I received word last January from some friends in Milwaukee, who also happen to be friends of Cardinal Dolan, the former Archbishop of Milwaukee (and my former boss), concerning the Al Smith Dinner and inviting me to attend as their guest. Time, of course, passed swiftly and before I knew it they needed an answer to their invitation.
The Al Smith Dinner is an annual gathering of “glitterati” who raise an enormous amount of money for children’s charities in the Archdiocese of New York. Hosted by the Cardinal Archbishop, it is an evening of lighthearted, self-deprecating humor, poked at some folks of means who have the resources to raise millions of dollars, and who are of such stature in the community that their self-inflicted humorous anecdotes are found particularly funny.
The dinner was established by His Eminence, Francis Cardinal Spellman, in honor of Al Smith, a former governor of New York State, who was the first Catholic to run for President of the United States. The dinner, therefore, has always had a distinctive social-political curve to it while it brings together some great citizens (mostly from NYC) who have the wherewithal to raise the kind of money needed for these charities.
So, last Thursday, yours truly joined a group of Wisconsinites from all over the State – and beyond – to witness history.
You see, every presidential election, the sitting president and the candidate from the opposing party are invited to share the dais, put aside politics, and embrace the civility and honor that makes this a truly noble and exceptional republic.
This year, however, there was great controversy concerning Cardinal Dolan’s invitation to President Obama. The president is not necessarily favorable to us Catholics and we are currently in litigation against his forced HHS mandate involving Health and Human Services and Catholic institutions – schools, hospitals, and charities. The president is pro-abortion and against the Defense of Marriage Act. So, there was plenty of “push-back” by the Catholic community against the Cardinal’s invitation. In all fairness, I must add, people were not necessarily jumping up and down in joy to invite Governor Romney, either. I think many folks would have just considered passing over the tradition of having the candidates for dinner and go with a less provocative guest(s).

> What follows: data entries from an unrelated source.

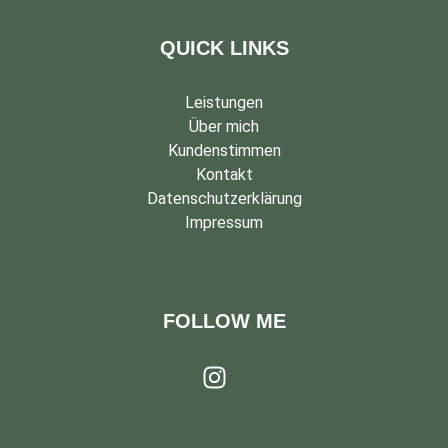
QUICK LINKS
Leistungen
Über mich
Kundenstimmen
Kontakt
Datenschutzerklärung
Impressum
FOLLOW ME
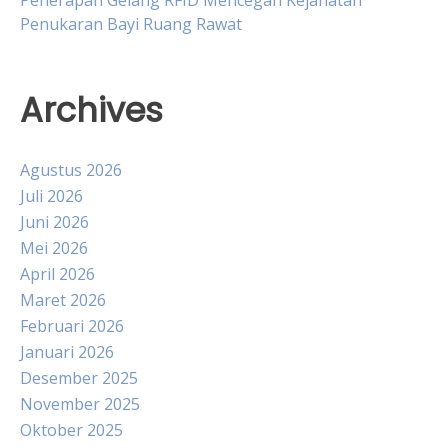
Penukaran Bayi Ruang Rawat
Archives
Agustus 2026
Juli 2026
Juni 2026
Mei 2026
April 2026
Maret 2026
Februari 2026
Januari 2026
Desember 2025
November 2025
Oktober 2025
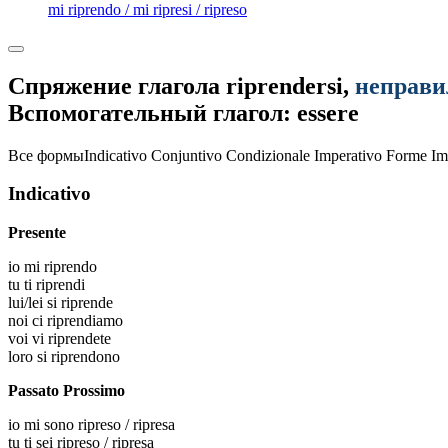
mi riprendo / mi ripresi / ripreso
Спряжение глагола
riprendersi
,
неправ
Вспомогательный глагол: essere
Все формы
Indicativo
Conjuntivo
Condizionale
Imperativo
Forme Im
Indicativo
Presente
io
mi riprendo
tu
ti riprendi
lui/lei
si riprende
noi
ci riprendiamo
voi
vi riprendete
loro
si riprendono
Passato Prossimo
io
mi sono ripreso / ripresa
tu
ti sei ripreso / ripresa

It is sometimes necessary, however, to have your bravest, strongest soldier go forth against a formidable adversary. I believe that the Cardinal is now in a position of leadership for the Church in the United States to meet the challenge. His invitation was meted out according to the practical and spiritual attributes of the Gospel – in a profound spirit of charity. I paraphrase his own words: if he only ate with saints, he’d eat alone an awful lot of times.
I’d like to think we all want to be heralds of hope and instruments of peace in difficult situations, especially in some of the troubling times that are now set before us. I believe our best efforts must be to fight the fight that must be fought – and this we are doing in our lawsuits and with our expectations of justice in favor of the First Amendment. We must always remember, however, that charity still carries the day for us as Christians. Even in persecution it should be said: “See how they love one another.”
In this Year of Faith, I’ll see you at Sunday Mass!